[Dataset records Boundary: Start]

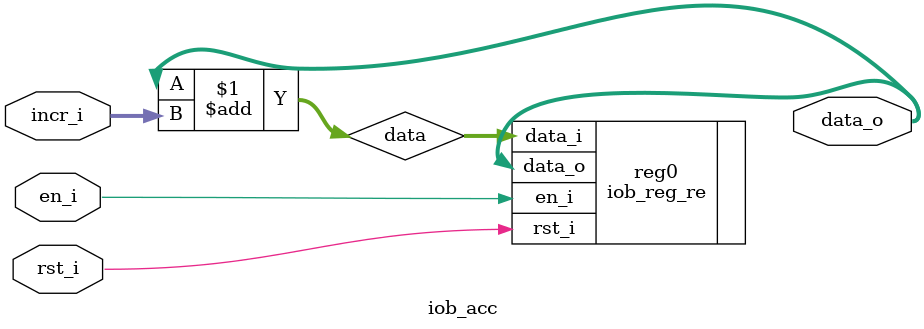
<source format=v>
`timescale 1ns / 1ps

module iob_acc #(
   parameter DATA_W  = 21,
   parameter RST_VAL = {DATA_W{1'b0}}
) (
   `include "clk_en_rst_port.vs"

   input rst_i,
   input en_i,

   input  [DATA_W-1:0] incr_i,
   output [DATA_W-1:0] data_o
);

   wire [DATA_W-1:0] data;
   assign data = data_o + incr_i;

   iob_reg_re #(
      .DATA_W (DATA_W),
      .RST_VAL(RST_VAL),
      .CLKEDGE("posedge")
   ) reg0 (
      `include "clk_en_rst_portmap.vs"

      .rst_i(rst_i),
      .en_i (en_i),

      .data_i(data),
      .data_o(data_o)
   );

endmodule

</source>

[Dataset records Boundary: End]
[Dataset records Boundary: Start]

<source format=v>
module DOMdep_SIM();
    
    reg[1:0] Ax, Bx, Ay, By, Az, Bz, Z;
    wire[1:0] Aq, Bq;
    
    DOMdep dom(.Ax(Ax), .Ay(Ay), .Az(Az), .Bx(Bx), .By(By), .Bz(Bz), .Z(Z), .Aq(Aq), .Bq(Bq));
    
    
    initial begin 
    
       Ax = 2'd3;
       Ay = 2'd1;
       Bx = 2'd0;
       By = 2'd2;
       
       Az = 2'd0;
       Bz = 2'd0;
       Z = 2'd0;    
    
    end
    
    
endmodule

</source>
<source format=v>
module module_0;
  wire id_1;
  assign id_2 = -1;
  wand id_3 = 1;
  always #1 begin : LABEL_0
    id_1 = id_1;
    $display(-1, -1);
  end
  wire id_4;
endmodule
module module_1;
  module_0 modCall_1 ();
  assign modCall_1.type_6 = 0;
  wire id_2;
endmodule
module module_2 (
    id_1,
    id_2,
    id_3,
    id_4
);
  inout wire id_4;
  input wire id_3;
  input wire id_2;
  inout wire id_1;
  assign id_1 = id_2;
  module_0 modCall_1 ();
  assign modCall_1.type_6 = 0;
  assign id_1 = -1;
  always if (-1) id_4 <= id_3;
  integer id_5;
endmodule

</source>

[Dataset records Boundary: End]

In the entries, how many lines include the string "wire"? Only the number should be given.

9